§ Your objective
Set down exactly the lines in the records below that run from the line with "NI-83, owner: 강재현 -> 한동현" to the line with "TASK-715, ends: 16:45 -> 16:30", inclusive, and nothing more.

§ Data in this exercise
┄┄┄┄┄┄┄┄┄┄

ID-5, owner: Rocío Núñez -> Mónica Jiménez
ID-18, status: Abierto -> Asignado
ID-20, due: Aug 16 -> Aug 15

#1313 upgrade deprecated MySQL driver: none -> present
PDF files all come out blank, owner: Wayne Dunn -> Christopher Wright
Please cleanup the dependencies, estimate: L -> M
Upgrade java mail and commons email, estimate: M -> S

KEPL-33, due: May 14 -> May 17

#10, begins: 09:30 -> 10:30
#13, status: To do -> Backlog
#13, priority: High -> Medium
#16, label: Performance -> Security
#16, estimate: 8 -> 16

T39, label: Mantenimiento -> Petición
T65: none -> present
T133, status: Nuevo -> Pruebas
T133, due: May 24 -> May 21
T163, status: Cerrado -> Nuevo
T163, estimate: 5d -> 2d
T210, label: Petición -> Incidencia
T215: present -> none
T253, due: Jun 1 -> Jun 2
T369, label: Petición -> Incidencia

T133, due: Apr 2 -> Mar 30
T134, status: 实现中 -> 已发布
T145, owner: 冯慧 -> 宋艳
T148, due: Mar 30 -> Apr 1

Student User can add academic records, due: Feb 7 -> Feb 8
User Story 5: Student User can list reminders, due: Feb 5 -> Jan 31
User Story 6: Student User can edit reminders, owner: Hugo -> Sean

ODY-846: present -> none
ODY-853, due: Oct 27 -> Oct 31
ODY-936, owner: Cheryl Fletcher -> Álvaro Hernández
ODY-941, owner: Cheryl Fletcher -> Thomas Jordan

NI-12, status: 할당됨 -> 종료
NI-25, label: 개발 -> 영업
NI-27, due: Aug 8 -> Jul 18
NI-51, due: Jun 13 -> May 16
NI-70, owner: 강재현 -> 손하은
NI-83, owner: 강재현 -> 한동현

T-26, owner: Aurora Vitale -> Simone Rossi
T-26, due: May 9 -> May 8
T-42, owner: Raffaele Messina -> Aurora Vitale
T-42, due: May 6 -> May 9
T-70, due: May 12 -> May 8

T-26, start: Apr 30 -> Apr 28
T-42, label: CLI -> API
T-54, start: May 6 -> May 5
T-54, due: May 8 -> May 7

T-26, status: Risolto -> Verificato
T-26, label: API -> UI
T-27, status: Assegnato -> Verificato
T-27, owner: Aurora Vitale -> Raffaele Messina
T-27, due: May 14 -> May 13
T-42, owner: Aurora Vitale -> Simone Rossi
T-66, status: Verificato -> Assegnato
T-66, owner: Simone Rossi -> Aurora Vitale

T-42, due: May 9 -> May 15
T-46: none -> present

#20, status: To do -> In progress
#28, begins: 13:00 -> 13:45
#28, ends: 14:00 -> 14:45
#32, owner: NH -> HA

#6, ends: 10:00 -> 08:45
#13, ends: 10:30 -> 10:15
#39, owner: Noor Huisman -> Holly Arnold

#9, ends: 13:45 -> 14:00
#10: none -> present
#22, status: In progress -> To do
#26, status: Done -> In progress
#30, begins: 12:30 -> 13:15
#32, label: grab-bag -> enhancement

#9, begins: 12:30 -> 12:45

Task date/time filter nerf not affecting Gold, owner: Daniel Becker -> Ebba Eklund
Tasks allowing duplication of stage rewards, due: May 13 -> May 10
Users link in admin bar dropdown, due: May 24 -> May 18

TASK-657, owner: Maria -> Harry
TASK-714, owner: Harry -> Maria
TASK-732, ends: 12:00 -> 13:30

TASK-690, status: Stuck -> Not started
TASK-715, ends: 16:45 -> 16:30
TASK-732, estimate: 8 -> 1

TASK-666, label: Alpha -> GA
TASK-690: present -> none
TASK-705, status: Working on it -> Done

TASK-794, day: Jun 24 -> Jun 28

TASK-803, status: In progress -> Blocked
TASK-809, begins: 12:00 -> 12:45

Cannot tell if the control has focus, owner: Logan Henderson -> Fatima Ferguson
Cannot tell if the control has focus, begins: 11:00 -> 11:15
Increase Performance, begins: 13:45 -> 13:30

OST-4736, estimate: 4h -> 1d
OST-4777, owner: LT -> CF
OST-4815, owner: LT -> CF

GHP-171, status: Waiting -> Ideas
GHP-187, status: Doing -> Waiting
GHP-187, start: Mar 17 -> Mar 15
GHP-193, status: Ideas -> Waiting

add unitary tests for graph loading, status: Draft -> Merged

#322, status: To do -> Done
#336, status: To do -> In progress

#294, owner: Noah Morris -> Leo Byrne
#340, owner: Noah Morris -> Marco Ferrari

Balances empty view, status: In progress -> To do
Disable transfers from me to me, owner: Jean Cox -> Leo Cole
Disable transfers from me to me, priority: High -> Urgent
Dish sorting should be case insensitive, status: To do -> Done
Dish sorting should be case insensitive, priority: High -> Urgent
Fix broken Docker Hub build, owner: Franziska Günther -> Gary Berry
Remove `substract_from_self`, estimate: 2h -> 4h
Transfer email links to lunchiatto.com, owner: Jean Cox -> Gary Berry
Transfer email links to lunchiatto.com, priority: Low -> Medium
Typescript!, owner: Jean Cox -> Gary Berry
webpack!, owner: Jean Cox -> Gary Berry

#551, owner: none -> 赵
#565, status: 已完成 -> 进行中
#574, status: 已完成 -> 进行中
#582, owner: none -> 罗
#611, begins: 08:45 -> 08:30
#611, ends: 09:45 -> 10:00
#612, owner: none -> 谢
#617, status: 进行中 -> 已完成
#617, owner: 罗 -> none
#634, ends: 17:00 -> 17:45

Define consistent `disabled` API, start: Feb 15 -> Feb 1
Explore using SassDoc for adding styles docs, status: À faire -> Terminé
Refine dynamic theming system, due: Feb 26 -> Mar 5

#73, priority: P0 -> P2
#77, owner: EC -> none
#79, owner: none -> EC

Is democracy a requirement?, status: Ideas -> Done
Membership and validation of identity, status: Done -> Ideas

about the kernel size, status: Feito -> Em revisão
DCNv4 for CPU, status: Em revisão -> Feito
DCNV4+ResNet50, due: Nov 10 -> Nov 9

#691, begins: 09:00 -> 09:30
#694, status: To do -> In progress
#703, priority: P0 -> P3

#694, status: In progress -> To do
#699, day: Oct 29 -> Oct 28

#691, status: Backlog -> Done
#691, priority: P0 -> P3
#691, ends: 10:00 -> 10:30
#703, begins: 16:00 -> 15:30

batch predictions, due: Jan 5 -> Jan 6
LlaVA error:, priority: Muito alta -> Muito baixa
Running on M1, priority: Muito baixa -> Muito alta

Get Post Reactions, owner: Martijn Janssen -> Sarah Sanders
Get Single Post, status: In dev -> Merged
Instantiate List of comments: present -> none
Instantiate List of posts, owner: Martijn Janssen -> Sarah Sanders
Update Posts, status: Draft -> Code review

┄┄┄┄┄┄┄┄┄┄

§ Written answer
NI-83, owner: 강재현 -> 한동현

T-26, owner: Aurora Vitale -> Simone Rossi
T-26, due: May 9 -> May 8
T-42, owner: Raffaele Messina -> Aurora Vitale
T-42, due: May 6 -> May 9
T-70, due: May 12 -> May 8

T-26, start: Apr 30 -> Apr 28
T-42, label: CLI -> API
T-54, start: May 6 -> May 5
T-54, due: May 8 -> May 7

T-26, status: Risolto -> Verificato
T-26, label: API -> UI
T-27, status: Assegnato -> Verificato
T-27, owner: Aurora Vitale -> Raffaele Messina
T-27, due: May 14 -> May 13
T-42, owner: Aurora Vitale -> Simone Rossi
T-66, status: Verificato -> Assegnato
T-66, owner: Simone Rossi -> Aurora Vitale

T-42, due: May 9 -> May 15
T-46: none -> present

#20, status: To do -> In progress
#28, begins: 13:00 -> 13:45
#28, ends: 14:00 -> 14:45
#32, owner: NH -> HA

#6, ends: 10:00 -> 08:45
#13, ends: 10:30 -> 10:15
#39, owner: Noor Huisman -> Holly Arnold

#9, ends: 13:45 -> 14:00
#10: none -> present
#22, status: In progress -> To do
#26, status: Done -> In progress
#30, begins: 12:30 -> 13:15
#32, label: grab-bag -> enhancement

#9, begins: 12:30 -> 12:45

Task date/time filter nerf not affecting Gold, owner: Daniel Becker -> Ebba Eklund
Tasks allowing duplication of stage rewards, due: May 13 -> May 10
Users link in admin bar dropdown, due: May 24 -> May 18

TASK-657, owner: Maria -> Harry
TASK-714, owner: Harry -> Maria
TASK-732, ends: 12:00 -> 13:30

TASK-690, status: Stuck -> Not started
TASK-715, ends: 16:45 -> 16:30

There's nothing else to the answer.